We’re going to take a look at the fresh hedge fund action surrounding Standex Int’l Corp. (NYSE:SXI).
What does the smart money think about Standex Int’l Corp. (NYSE:SXI)?
At Q3’s end, a total of 12 of the hedge funds tracked by Insider Monkey held long positions in this stock, a change of -20% from the second quarter of 2018. Below, you can check out the change in hedge fund sentiment towards SXI over the last 13 quarters. So, let’s see which hedge funds were among the top holders of the stock and which hedge funds were making big moves.
The largest stake in Standex Int’l Corp. (NYSE:SXI) was held by GAMCO Investors, which reported holding $6.6 million worth of stock at the end of September.
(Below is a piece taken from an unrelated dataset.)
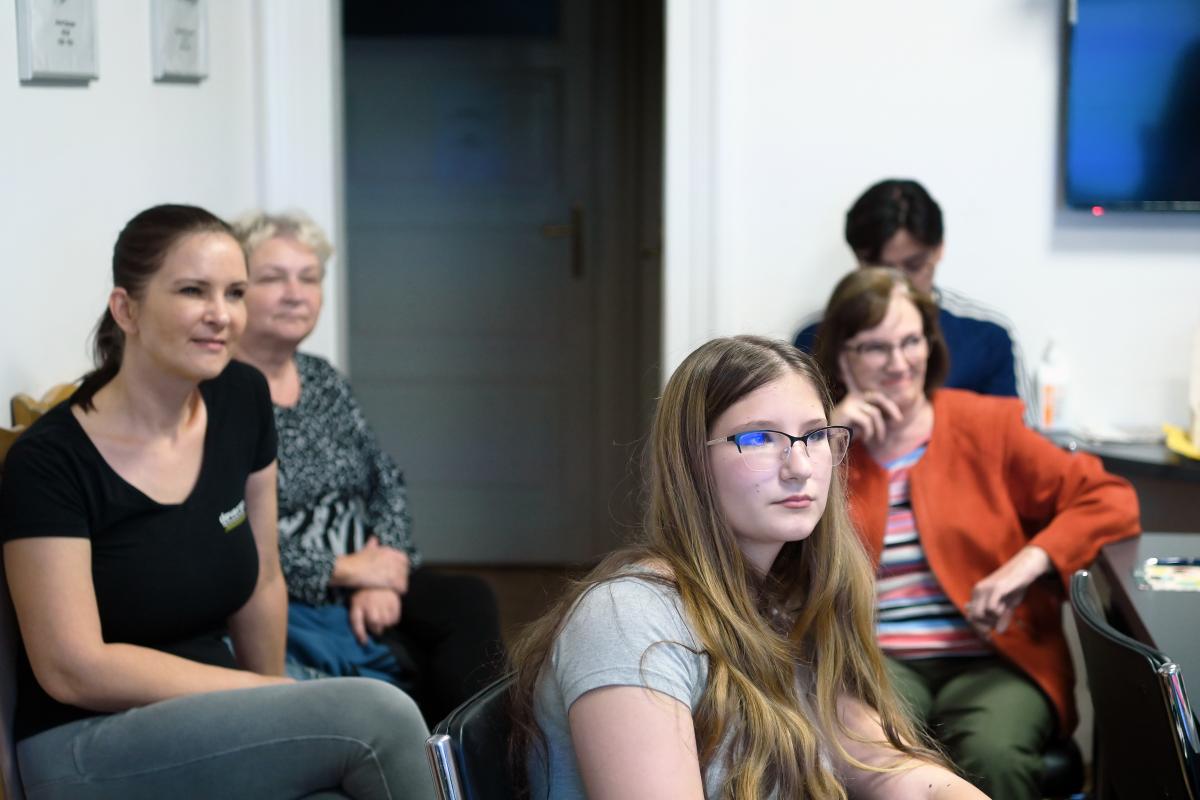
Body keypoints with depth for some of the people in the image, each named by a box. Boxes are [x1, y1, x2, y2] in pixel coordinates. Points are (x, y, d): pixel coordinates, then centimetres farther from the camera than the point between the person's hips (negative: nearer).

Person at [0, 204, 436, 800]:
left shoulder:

It was followed by Millennium Management with a $4.9 million position. Other investors bullish on the company included Royce & Associates, AQR Capital Management, and Renaissance Technologies.
Because Standex Int’l Corp. (NYSE:SXI) has faced bearish sentiment from hedge fund managers, logic holds that there exists a select few hedgies that slashed their full holdings in the third quarter. At the top of the heap, Roger Ibbotson’s Zebra Capital Management sold off the biggest investment of all the hedgies watched by Insider Monkey, valued at an estimated $0.5 million in stock, and Dmitry Balyasny’s Balyasny Asset Management was right behind this move, as the fund dropped about $0.3 million worth. These bearish behaviors are intriguing to say the least, as total hedge fund interest fell by 3 funds in the third quarter.
Let’s now review hedge fund activity in other stocks – not necessarily in the same industry as Standex Int’l Corp. (NYSE:SXI) but similarly valued. We will take a look at W&T Offshore, Inc. (NYSE:WTI), BrightSphere Investment Group plc (NYSE:BSIG), Casella Waste Systems Inc. (NASDAQ:CWST), and Engility Holdings Inc (NYSE:EGL). This group of stocks’ market valuations are closest to SXI’s market valuation.
|Ticker||No of HFs with positions||Total Value of HF Positions (x1000)||Change in HF Position|
View table here if you experience formatting issues.
As you can see these stocks had an average of 18 hedge funds with bullish positions and the average amount invested in these stocks was $133 million. That figure was $25 million in SXI’s case. BrightSphere Investment Group plc (NYSE:BSIG) is the most popular stock in this table. On the other hand Casella Waste Systems Inc. (NASDAQ:CWST) is the least popular one with only 16 bullish hedge fund positions. Compared to these stocks Standex Int’l Corp. (NYSE:SXI) is even less popular than CWST. Considering that hedge funds aren’t fond of this stock in relation to other companies analyzed in this article, it may be a good idea to analyze it in detail and understand why the smart money isn’t behind this stock. This isn’t necessarily bad news. Although it is possible that hedge funds may think the stock is overpriced and view the stock as a short candidate, they may not be very familiar with the bullish thesis. In either case more research is warranted.